::: Extract to read :::

When Ford first revealed the 2017 Ford GT at the North American International Auto Show, it was arguably one of the best kept secrets at the show that year. It was also the best kept secret at Ford, with only a scant few knowing of its meager origins until the very end of its development cycle. Since then, the GT has been a very potent marketing tool for the company, and it has proven to be a very compelling piece of eye candy for millions of enthusiasts around the world. We first had our taste of GT infused bliss when we had the chance to go for a thrilling hot lap ride around the Road America race circuit during the 2018 MAMA Spring Rally event in Elkhart Lake, Wisconsin. While this firmly established the GT’s track credentials, we still wondered what Ford’s newest hypercar would bring to a more road going environment. After a long wait, we finally had the opportunity to find out on our home turf at the 2019 Woodward Dream Cruise, and see if the GT is indeed a great all rounder or not.

::: Extracted entries :::

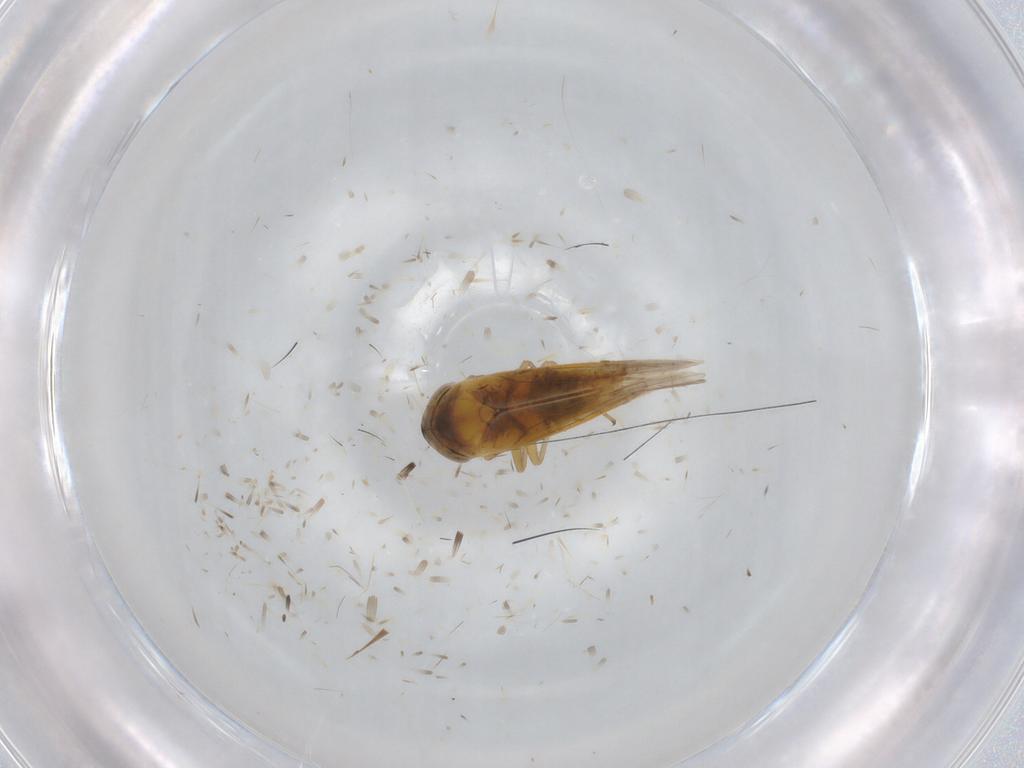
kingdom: Animalia
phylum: Arthropoda
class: Insecta
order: Hemiptera
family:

:::

Pick up the Ford GT article above after its last sentence and keep writing it.

* [Final answer]
Purposeful Styling Enhances Functionality:
When one first looks at the exterior styling of the Ford GT, their eyes are immediately drawn to just how sleek and stunning the car looks when viewed from multiple angles. While our tester was a 2017 model (2019 brings very minimal changes to the car) it certainly looks like nothing else on the road with the sleek bodywork drawing an enormous amount of stares, and an equal amount of praise which is something the typical Toyota Camry could never pull. Indeed, from the taut surfacing, lighting that looks like it was forcibly ripped out of The Jetsons, the elegantly crafted scoops, to the insane and visually dynamic flying buttresses that connect the cabin to the rear wheel arches, the Ford GT simply oozes coolness. But don’t let that fool you into thinking that the GT has gone for Fabio-esque good looks at the cost of functionality, every single inch has some form of inner purpose. For instance, the front bumper features a special intake that helps not only reduce drag, but also allows most of the cooled air to exit via the large and stylish hood vents. Meanwhile the side of the GT features special keel assemblies that help direct and channel air underneath the car. Even the buttresses are functional, with the units housing the two charge coolers needed to help cool the turbochargers down, with each side adorned with one. Finally the rear of the GT features an attractive set of ringed taillights, as well as the centrally mounted dual exhaust tips to help bring a formal exclamation point to the design.
When viewed against rivals like the McLaren 720S, Lamborghini Huracan, and even the Acura NSX that we recently reviewed, the GT is the decidedly more minimalist member of the super and hypercar ranks. But that’s not a bad thing considering that it has more of a race ready presence than all three of those cars, and it is also a subtle tribute to the original GT40 racer that immediately shook LeMans, and helped dethrone the proverbial master of that empire, Ferrari. While the car we drove featured a sinister shade of Shadow Black (versus the Liquid Blue hue Ford had on its display car,) it still looked very sharp, especially when paired with its contrasting orange racing stripe, and the optional gloss finish carbon fiber wheels.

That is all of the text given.